Als du Amara dann hast laufen lassen, sind Carlos' Leute dann auf sie zu und haben sie erpresst. Ich muss sagen, sie hat mehr Koks vertickt, als Carlos' Dealer.", schmunzelt er zum Schluss und schaut auf seine weißen Schuhe.

"Weiter.", übergehe ich seine Anspielung.

"Dann bist du gekommen und hast das unterbrochen. Davor wollte sie aussteigen. Jasper sollte sie damals schon umlegen, hat er aber nicht. Er wollte ihr zuerst nur Angst einjagen, da hat er ihre Wohnung verwüstet. Carlos' wusste schnell, dass Amara wieder bei dir ist, deshalb ist er hier hin gefahren. Du hast ihn abgeknallt und jetzt ist Eduardo hinter dir her. Er hat Jasper vorgeschickt. Er sollte das wichtigste erledigen. Den Rest wollte Eduardo mit dir besprechen.", erklärt er mir.

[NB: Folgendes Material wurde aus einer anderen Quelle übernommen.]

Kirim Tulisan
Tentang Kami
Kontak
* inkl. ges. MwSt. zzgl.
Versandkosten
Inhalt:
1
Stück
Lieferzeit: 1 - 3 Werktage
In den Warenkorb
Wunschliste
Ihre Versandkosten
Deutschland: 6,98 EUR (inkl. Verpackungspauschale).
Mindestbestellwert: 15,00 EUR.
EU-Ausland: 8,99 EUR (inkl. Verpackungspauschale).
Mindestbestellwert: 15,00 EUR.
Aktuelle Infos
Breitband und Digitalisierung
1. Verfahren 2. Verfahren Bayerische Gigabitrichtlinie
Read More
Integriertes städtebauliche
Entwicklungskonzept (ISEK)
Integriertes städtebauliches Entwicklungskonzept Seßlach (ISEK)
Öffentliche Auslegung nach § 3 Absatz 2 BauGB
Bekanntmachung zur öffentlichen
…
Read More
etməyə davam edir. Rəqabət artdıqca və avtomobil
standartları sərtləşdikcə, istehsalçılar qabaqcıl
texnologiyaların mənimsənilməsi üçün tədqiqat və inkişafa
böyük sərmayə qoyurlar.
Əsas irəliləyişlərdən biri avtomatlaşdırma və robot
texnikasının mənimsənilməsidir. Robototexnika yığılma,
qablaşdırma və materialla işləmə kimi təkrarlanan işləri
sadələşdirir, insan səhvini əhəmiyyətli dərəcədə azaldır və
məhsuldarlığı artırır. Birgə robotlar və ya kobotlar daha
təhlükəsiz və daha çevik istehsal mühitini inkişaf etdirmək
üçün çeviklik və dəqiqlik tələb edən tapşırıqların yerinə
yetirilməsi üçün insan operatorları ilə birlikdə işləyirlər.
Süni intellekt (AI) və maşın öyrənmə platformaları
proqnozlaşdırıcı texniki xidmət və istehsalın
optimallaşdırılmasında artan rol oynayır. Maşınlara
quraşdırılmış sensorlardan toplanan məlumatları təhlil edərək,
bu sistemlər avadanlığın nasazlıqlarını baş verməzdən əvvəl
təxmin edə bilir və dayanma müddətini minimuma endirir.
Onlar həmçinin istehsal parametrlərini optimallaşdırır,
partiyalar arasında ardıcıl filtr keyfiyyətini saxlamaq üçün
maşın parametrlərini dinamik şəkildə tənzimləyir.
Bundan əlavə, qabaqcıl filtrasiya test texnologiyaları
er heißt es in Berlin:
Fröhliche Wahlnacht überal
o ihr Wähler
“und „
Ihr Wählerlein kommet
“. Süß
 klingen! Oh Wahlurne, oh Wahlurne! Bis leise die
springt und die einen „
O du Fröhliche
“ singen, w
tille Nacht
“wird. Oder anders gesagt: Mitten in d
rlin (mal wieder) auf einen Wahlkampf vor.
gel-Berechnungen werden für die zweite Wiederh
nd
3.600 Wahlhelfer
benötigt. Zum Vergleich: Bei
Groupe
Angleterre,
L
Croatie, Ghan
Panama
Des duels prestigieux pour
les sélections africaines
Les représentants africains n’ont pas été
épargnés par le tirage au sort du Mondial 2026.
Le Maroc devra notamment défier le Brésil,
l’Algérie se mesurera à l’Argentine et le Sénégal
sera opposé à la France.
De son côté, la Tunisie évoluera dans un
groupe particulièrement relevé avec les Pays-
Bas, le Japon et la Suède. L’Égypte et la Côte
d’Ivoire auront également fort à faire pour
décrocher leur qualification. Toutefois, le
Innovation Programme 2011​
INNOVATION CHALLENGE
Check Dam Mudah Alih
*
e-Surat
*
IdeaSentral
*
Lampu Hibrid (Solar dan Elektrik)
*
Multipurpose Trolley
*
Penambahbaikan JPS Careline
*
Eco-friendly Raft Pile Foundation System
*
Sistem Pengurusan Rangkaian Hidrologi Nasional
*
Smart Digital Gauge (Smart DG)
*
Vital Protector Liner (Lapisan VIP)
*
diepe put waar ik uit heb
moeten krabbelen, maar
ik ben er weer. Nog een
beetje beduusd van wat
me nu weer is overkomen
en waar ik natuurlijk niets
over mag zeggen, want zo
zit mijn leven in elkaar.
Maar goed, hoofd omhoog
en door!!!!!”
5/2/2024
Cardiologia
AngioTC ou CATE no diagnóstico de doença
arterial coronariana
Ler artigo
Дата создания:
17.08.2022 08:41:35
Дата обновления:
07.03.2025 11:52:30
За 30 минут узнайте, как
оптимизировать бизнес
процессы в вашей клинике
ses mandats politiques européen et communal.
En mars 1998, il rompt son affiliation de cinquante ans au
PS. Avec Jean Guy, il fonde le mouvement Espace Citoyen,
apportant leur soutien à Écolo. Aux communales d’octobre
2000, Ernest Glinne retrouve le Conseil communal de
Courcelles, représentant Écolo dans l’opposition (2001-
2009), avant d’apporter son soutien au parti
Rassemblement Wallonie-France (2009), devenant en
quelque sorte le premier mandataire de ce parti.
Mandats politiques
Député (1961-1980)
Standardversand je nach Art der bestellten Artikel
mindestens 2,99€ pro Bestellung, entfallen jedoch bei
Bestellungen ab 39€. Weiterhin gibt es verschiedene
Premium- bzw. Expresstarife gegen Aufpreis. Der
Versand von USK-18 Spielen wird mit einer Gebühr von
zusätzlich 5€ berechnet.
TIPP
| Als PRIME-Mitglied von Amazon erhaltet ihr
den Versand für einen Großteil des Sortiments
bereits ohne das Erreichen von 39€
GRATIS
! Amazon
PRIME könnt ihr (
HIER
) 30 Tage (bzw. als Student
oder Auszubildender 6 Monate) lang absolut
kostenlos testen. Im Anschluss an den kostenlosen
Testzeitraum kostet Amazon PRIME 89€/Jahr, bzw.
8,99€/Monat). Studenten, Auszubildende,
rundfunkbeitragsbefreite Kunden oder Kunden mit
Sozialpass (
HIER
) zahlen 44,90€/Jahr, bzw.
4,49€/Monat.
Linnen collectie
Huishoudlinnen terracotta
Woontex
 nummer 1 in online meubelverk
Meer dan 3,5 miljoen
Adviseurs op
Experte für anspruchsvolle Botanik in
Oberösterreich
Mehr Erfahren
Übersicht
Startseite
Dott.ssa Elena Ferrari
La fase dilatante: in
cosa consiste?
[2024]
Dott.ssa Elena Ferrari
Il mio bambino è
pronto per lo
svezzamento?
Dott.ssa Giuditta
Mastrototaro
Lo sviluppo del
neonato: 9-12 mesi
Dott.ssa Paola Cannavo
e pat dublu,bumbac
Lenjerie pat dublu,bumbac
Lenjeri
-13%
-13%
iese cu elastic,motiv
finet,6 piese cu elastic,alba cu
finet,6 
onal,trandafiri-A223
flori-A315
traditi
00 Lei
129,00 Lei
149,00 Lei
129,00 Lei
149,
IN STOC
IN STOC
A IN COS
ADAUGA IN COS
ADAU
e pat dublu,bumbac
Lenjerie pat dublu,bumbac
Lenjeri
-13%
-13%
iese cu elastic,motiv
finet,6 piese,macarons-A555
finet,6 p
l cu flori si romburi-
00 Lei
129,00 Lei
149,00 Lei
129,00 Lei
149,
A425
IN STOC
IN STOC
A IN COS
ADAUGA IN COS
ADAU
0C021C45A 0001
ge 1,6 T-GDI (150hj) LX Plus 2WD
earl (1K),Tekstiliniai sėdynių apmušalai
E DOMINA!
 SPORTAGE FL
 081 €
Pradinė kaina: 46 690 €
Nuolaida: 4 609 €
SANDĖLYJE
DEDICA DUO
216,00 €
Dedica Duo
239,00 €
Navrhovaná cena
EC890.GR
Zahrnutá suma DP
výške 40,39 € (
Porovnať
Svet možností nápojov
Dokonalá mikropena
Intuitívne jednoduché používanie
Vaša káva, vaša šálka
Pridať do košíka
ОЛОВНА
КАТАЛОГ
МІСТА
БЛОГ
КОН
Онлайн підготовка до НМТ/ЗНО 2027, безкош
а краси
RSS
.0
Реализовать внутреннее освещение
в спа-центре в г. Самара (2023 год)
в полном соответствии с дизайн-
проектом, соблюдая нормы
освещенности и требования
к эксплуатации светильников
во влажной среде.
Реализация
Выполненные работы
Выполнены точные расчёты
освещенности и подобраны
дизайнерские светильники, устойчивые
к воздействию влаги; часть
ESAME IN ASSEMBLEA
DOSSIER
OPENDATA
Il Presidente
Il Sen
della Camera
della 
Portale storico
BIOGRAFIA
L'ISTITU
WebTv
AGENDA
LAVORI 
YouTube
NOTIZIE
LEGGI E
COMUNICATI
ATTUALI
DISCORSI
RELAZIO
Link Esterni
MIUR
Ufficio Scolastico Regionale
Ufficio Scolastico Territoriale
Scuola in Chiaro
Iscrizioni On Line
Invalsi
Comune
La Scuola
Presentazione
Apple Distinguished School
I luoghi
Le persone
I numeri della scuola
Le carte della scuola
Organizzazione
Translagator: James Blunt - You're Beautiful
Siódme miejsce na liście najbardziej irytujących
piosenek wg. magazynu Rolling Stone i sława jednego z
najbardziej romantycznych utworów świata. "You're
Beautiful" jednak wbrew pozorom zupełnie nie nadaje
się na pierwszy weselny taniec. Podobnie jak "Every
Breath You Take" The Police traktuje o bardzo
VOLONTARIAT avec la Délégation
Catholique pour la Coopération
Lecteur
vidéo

"Und was will er mit mir besprechen?", frage ich irritiert.

"Du hast Carlos' damals seine Lieferrouten abgenommen. Die will Eduardo wieder haben.", informiert er mich.

Dann muss ich Lachen.

"Die wird er nicht kriegen. Auch nicht, wenn er Amara umbringen lässt.", spottet ich und zünde mir eine Zigarette an.

"Du bleibst hier.", lege ich fest und rufe danach Xavier ins Büro.

"Bring ihn in den Keller.", weise ich ihn an und schaue zu, wie Xavier ihn am Arm aus meinem Büro führt. Ich lasse mich erschöpft in den Bürostuhl fallen und ziehe an meiner Zigarette. Der Rauch kratzt in meiner Lunge und ich muss kurz husten.

"Was ein Tag.", murmel ich vor mich hin, bevor ich die Zigarette ausdrücke und Amara aufsuche.